There, each inmate can choose up to 10 contacts; they can only call people on that list, according to the state Department of Public Safety And Correctional Services.

The Baltimore County Detention Center began recording all inmates’ calls in July 2008, one of the last jurisdictions in the state to adopt the technology. State’s Attorney Shellenberger had suggested the idea to the county police chief and the jail’s warden shortly after he took office in 2007.

The system was aimed at curbing contraband, gang violence and witness intimidation. Officials also hoped to prevent prisoners from ordering crime from behind bars.

Detention center staff, along with police and prosecutors, have access to phones in order to monitor for any potential problems within the facility. They also have the ability to block inmates from calling certain numbers if there are issues of witness intimidation or gangs.

“It’s to ferret out corruption we might have inside,” said James P. O’Neill, director of the detention center. But because the detention center on any given day ranges from 1,300 to 1,400 inmates, who have access to 80 phones from 8 a.m. to 10 p.m., not all calls are necessarily monitored.

Calls from attorneys are not recorded, either. O’Neil said all lawyers registered with the state bar association are omitted from recordings.

Last month, 19-year-old Sterlin Matthews was convicted of killing a 16-year-old on Halloween in 2008. It was the second time Baltimore County prosecutors tried the teen, after his first trial ended in a hung jury.
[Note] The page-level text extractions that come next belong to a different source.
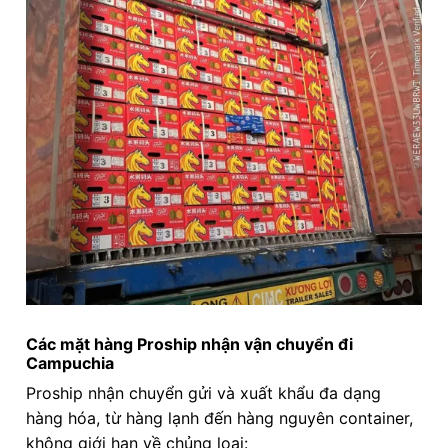
Các mặt hàng Proship nhận vận chuyển đi
Campuchia
Proship nhận chuyển gửi và xuất khẩu đa dạng
hàng hóa, từ hàng lạnh đến hàng nguyên container,
không giới hạn về chủng loại:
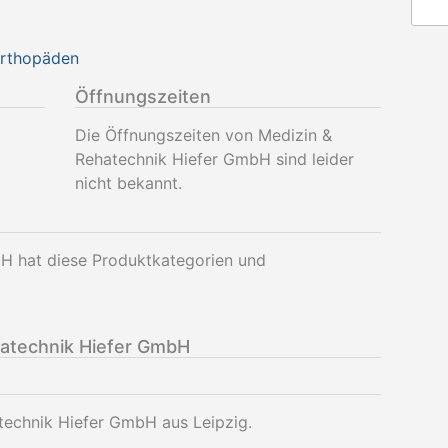
Orthopäden
Öffnungszeiten
Die Öffnungszeiten von Medizin &
Rehatechnik Hiefer GmbH sind leider
nicht bekannt.
H hat diese Produktkategorien und
atechnik Hiefer GmbH
technik Hiefer GmbH aus Leipzig.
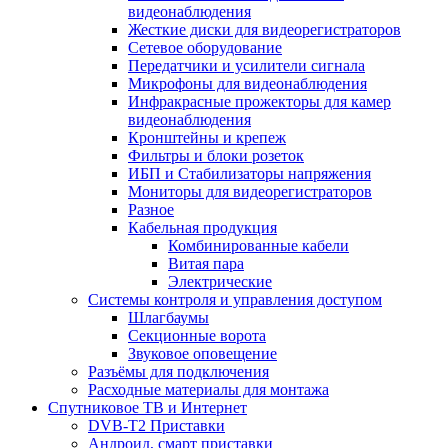
видеонаблюдения
Жесткие диски для видеорегистраторов
Сетевое оборудование
Передатчики и усилители сигнала
Микрофоны для видеонаблюдения
Инфракрасные прожекторы для камер
видеонаблюдения
Кронштейны и крепеж
Фильтры и блоки розеток
ИБП и Стабилизаторы напряжения
Мониторы для видеорегистраторов
Разное
Кабельная продукция
Комбинированные кабели
Витая пара
Электрические
Системы контроля и управления доступом
Шлагбаумы
Секционные ворота
Звуковое оповещение
Разъёмы для подключения
Расходные материалы для монтажа
Спутниковое ТВ и Интернет
DVB-Т2 Приставки
Андроид, смарт приставки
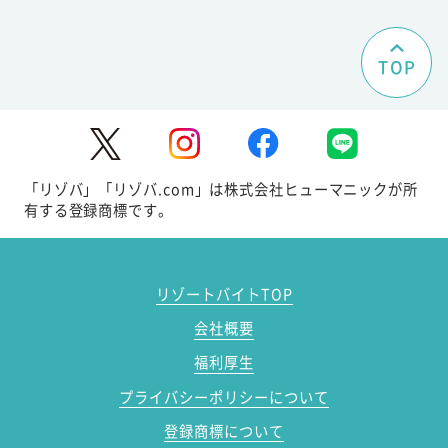
TOP
「リゾバ」「リゾバ.com」は株式会社ヒューマニックが所
有する登録商標です。
リゾートバイトTOP
会社概要
福利厚生
プライバシーポリシーについて
登録商標について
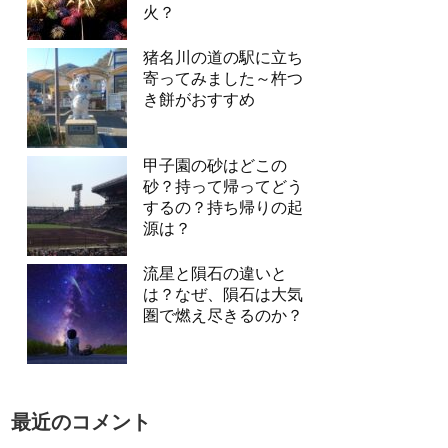
火？
猪名川の道の駅に立ち
寄ってみました～杵つ
き餅がおすすめ
甲子園の砂はどこの
砂？持って帰ってどう
するの？持ち帰りの起
源は？
流星と隕石の違いと
は？なぜ、隕石は大気
圏で燃え尽きるのか？
最近のコメント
Prosecutors were challenged by the lack of physical evidence linking Matthews to the shooting and uncooperative witnesses; the killer had been wearing a mask.

Buie, Matthews’ defense attorney, said after the trial that prosecutors “really did not know who committed the crime.” The jail calls, “sunk our ship,” he said.
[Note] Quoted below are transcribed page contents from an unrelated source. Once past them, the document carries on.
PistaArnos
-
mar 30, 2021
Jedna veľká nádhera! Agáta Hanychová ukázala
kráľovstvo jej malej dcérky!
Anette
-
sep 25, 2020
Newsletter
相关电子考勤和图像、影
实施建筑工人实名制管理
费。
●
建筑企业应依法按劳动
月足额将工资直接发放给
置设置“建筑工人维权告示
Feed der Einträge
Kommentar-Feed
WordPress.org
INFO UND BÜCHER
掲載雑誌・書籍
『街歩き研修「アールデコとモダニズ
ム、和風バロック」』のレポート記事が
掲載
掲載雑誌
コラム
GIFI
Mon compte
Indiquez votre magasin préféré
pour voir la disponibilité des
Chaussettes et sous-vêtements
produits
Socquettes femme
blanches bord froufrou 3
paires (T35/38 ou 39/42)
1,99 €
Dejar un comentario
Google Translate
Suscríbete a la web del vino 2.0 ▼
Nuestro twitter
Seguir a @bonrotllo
County prosecutors William B. Bickel and Danielle Williams built a case around recordings of Matthews’ phone calls from the detention center, in which he is recorded telling friends about the witnesses to keep them from coming to court.

The jury took less than an hour to convict Matthews of second degree murder and related charges. His sentencing is scheduled for January.

“When you have a witness that says one thing to the police and then changes the story, if you can give an explanation, mainly a threat, then the jury will understand more,” Shellenberger said. “I think it was very helpful to give the jury context.”

When the trial was supposed to begin in mid-October, prosecutors said, the witness who identified Matthews in the shooting did not show up in court. She had previously identified Matthews to police as the masked teen who had been seen by the victim’s friends just before the shooting. Officials began to suspect witness intimidation.

Prosecutors said Matthews intentionally used another inmate’s ID number, which must be entered in order for inmates to make outgoing calls, to make it difficult for investigators to listen in on his conversations.

Homicide detective Alvin Barton also testified that he received a call from the witness saying she was too scared shortly before she was supposed to testify.

Matthews was also heard speaking to a friend through a wall, inside an interview room at police headquarters. All six of the interview rooms used by homicide detectives have surveillance cameras to record interviews with detectives.

When the detective left the room, Matthews is recorded speaking to one of his friends through the wall, saying his friend needed to “holler at them,” which prosecutors said was an attempt to deter the witness from testifying.